Connectivity Brings The Web To Embedded Devices

The Internet has migrated from a conduit for data to a vehicle for Voice over IP, video, and commerce. This transformation offers unique sales and application opportunities for embedded-system developers, provided they can seamlessly harness their devices to a secure Web services interface.

But many embedded-system developers aren't familiar with the specifications, security requirements, and features of IT organizations and Web services applications. The steep learning curve associated with these applications dissuades many embedded-system developers from interfacing their products with enterprise applications, despite the competitive advantages promised by remote monitoring or data exchange.
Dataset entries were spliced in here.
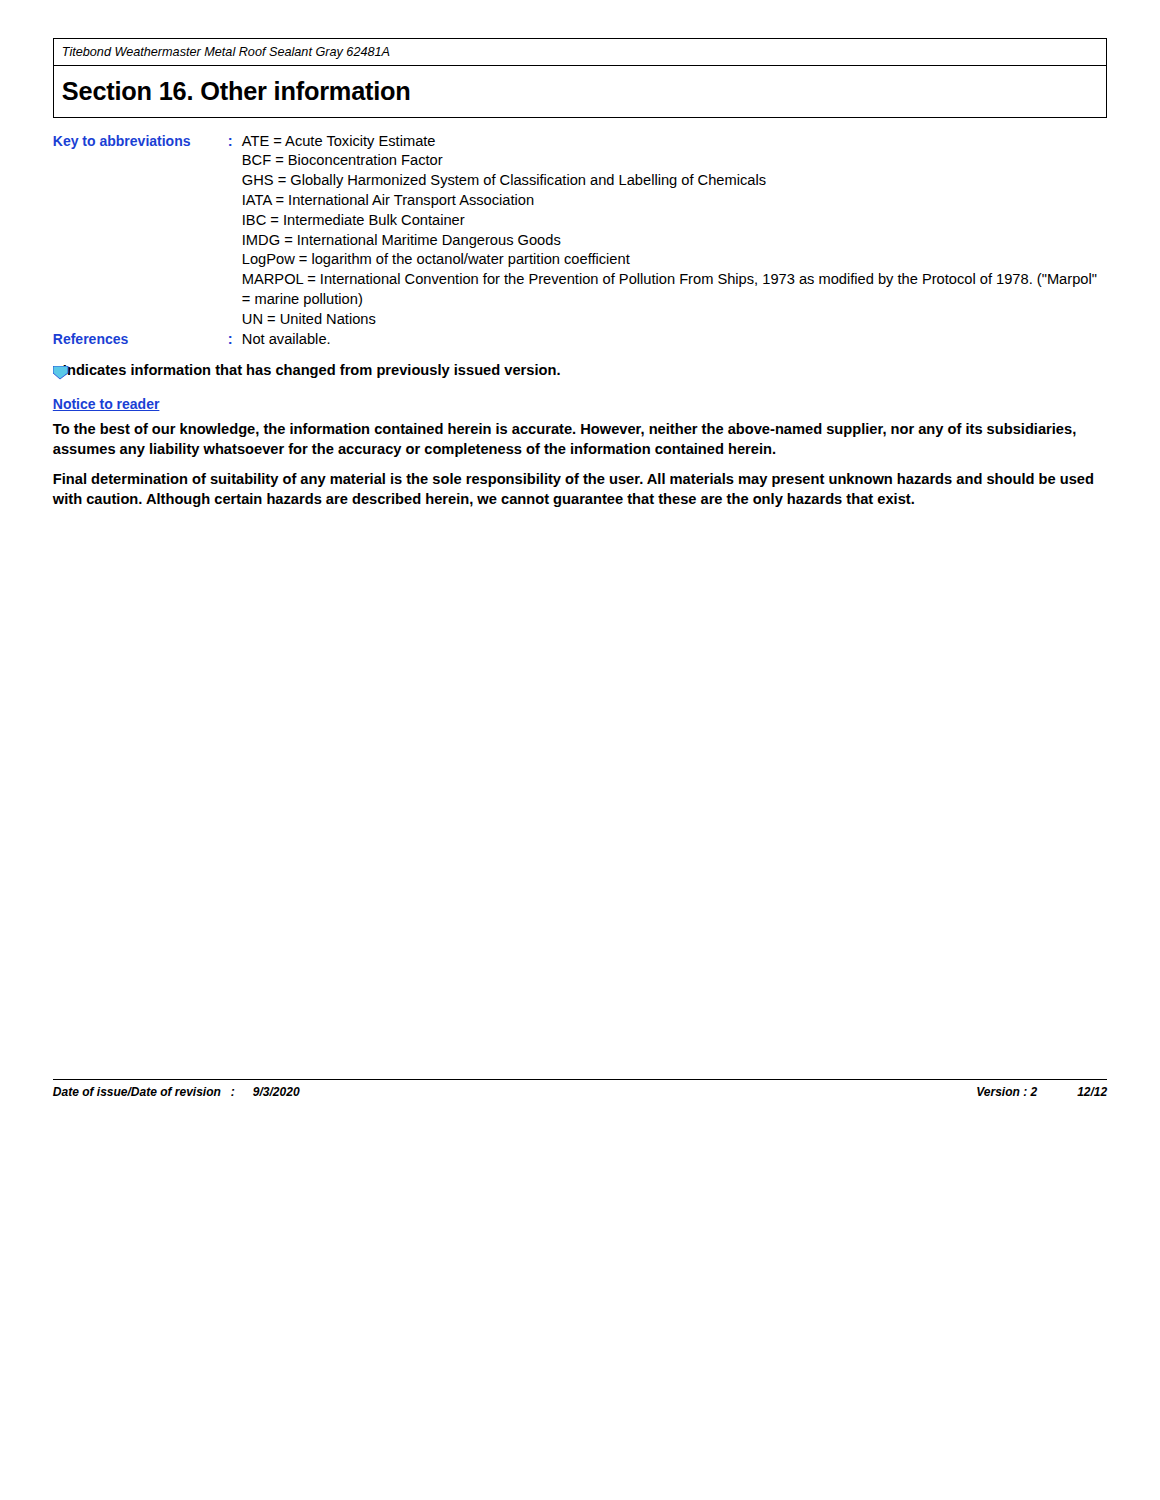Titebond Weathermaster Metal Roof Sealant Gray 62481A
Section 16. Other information
| Key to abbreviations | : | ATE = Acute Toxicity Estimate BCF = Bioconcentration Factor GHS = Globally Harmonized System of Classification and Labelling of Chemicals IATA = International Air Transport Association IBC = Intermediate Bulk Container IMDG = International Maritime Dangerous Goods LogPow = logarithm of the octanol/water partition coefficient MARPOL = International Convention for the Prevention of Pollution From Ships, 1973 as modified by the Protocol of 1978. ("Marpol" = marine pollution) UN = United Nations |
| References | : | Not available. |
Indicates information that has changed from previously issued version.
Notice to reader
To the best of our knowledge, the information contained herein is accurate. However, neither the above-named supplier, nor any of its subsidiaries, assumes any liability whatsoever for the accuracy or completeness of the information contained herein.
Final determination of suitability of any material is the sole responsibility of the user. All materials may present unknown hazards and should be used with caution. Although certain hazards are described herein, we cannot guarantee that these are the only hazards that exist.
Date of issue/Date of revision: 9/3/2020
Version : 2
12/12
The recent availability of commercial interfaces that directly connect embedded devices and the Internet has remedied this situation. The illustration shows a typical device of this sort—Echelon's i.LON 100 Internet Server. Such interfaces enable embedded devices to communicate with enterprise applications.
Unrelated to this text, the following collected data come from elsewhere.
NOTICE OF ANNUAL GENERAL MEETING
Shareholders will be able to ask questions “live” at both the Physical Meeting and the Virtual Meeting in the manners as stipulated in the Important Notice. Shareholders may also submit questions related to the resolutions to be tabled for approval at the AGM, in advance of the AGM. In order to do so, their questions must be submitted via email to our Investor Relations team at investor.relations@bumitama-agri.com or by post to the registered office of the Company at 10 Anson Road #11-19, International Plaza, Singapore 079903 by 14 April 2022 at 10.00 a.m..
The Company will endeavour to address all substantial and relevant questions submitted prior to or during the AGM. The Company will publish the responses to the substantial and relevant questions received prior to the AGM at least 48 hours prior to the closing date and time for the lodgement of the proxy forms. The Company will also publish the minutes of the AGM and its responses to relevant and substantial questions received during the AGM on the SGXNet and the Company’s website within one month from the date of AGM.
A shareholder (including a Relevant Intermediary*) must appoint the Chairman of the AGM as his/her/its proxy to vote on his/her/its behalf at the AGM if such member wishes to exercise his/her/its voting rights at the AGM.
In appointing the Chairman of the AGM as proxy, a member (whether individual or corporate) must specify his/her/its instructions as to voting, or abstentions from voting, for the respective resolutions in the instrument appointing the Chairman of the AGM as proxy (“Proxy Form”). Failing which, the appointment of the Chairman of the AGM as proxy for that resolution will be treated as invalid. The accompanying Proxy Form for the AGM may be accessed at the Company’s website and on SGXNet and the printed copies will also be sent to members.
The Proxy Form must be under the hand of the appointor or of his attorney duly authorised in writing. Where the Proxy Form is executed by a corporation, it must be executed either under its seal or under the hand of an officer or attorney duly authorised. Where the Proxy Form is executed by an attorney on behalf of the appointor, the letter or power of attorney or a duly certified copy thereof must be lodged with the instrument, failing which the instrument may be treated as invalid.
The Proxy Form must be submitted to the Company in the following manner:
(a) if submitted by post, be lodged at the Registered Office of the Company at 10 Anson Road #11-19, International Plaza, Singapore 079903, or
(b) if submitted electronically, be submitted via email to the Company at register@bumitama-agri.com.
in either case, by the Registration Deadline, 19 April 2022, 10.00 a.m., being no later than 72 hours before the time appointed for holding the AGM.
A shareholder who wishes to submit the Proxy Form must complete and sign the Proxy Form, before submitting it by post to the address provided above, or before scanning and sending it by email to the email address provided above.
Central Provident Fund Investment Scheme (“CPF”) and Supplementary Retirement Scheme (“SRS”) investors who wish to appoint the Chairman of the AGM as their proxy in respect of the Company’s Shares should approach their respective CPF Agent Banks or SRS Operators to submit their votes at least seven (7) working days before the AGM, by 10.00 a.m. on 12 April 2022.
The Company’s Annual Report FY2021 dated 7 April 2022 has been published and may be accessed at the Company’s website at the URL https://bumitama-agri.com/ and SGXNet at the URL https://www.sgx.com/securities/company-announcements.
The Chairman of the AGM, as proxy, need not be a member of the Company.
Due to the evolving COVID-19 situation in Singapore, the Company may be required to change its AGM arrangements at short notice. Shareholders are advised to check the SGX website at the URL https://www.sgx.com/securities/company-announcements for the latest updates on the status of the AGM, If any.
It connects to the Internet via 10/100BaseT Ethernet, a V.90 landline modem, or a GSM or GPRS wireless modem. Some of these devices use Simple Object Access Protocol (SOAP)/XML messaging to interface Web-services-based enterprise applications with embedded control systems.

The interface to the embedded control systems can include discrete I/O, proprietary networks, M-Bus (European metering bus protocol), or other protocols. The result is a seamless transfer of data between the enterprise and the devices: The interface serves as the universal translator linking the world of IT with the world of embedded systems.

Typical applications include SCADA, telemetry, process control, fault monitoring, energy management, security, home automation, and inventory tracking. Status information, alarms, and updates flow back and forth between applications and devices using SOAP/XML as the Esperanto of the enterprise.

Both the Web services applications and the devices themselves then can be standard products, with the heavy lifting done by the Web services engine inside of the interface device. As a result, embedded developers can implement remote device supervision today, using off-the-shelf products, without launching a large development effort. Web-services-based commerce can be a practical and profitable reality today.